I think it’s one of the things, sadly, that core shamanism lacks. When it stripped away the importance of cultural respect; even if it’s self-invented cultural lore, they stripped away a lot of the power and sustenance available.
Well, that’s my feelings on the matter anyway.
Fascinating! I have friended your LJ, by the way, I one day to see one of your comments over my way, ;P
Really, it’s refeshing reading about your journey. So many neopagans (or people working in the general area) seem to have just raced through their training, or won’t elaborate on it. Makes it hard for anyone else to learn anything from their experiences. And the more cynical part of brain says, makes it hard for anyone to verify their exeperiences.
Ravenari–The nice thing about your hybridized system is that it has the grounding of something traditional, but you don’t think all of us neoshaman folk are nuts 😉 (Or so I think…..!) And thank you again for your insights; you’ve helped me a lot along the way, not always even trying!
As to UPG, I don’t worry that it’s not real in the sense of “Oh, nobody will believe me”–which is where you get the elaborate constructions of ego.

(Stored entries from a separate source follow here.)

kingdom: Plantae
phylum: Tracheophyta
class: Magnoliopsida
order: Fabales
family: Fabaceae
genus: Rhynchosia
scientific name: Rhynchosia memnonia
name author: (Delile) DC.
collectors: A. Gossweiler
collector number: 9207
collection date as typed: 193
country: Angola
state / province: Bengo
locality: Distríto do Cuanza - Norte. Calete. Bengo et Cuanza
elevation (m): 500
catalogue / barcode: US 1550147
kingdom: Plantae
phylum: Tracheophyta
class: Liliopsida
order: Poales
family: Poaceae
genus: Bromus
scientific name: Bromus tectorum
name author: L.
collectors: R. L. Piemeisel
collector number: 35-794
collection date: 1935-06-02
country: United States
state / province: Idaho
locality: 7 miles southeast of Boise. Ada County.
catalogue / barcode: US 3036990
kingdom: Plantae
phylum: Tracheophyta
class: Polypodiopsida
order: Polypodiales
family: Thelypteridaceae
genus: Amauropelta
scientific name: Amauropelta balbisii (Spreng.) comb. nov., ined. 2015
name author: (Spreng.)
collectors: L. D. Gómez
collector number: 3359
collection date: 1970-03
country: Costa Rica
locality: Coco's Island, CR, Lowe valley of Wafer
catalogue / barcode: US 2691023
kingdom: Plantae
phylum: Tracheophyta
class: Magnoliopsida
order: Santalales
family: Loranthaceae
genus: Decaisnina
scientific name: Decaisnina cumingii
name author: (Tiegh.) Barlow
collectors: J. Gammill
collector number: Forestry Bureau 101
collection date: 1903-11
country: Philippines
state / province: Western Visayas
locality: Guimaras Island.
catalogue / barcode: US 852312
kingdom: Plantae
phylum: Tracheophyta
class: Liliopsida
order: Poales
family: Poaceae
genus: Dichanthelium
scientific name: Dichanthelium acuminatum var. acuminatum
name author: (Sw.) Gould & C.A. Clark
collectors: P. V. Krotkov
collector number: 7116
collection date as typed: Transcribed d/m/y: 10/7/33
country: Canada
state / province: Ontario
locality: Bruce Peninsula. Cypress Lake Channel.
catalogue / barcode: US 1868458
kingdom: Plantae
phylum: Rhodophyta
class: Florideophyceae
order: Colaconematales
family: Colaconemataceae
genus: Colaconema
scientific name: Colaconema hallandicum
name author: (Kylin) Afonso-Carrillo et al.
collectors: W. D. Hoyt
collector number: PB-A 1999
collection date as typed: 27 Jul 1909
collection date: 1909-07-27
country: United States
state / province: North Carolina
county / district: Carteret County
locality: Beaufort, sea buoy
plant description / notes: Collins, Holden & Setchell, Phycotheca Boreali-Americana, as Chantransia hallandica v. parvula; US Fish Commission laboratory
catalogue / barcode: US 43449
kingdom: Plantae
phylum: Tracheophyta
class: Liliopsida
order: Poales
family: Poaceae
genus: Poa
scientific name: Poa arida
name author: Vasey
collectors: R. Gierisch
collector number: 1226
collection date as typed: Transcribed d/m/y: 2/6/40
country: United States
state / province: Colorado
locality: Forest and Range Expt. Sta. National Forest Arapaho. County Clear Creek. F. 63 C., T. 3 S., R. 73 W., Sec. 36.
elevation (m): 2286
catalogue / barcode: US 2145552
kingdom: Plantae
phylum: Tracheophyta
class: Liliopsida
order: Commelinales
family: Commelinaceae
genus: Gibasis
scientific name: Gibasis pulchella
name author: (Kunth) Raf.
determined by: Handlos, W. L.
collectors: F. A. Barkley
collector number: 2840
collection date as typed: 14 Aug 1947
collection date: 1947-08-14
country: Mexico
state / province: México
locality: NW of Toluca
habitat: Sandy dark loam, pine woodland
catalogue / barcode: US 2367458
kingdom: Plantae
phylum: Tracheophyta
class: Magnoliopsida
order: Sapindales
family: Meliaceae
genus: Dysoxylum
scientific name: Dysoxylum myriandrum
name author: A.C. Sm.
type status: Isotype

It’s more “Okay, I know how my ego/imagination/best intentions/etc. can run far, far away with me, so I know with this thing here that I have to be sure it’s not too good to be true”. I like your meat on the bone analogy, by the way. That illustrates things well.
Theokleia–Welcome to my LJ craziness 😉 And thanks for the compliment! Part of why I put this out there is to show people that it does take time, and effort, and that these things don’t just happen overnight. Some of it is also because I am solitary, and therefore I want to get feedback on what I’m doing so I don’t go waltzing off a cliff (at least not without a parachute!).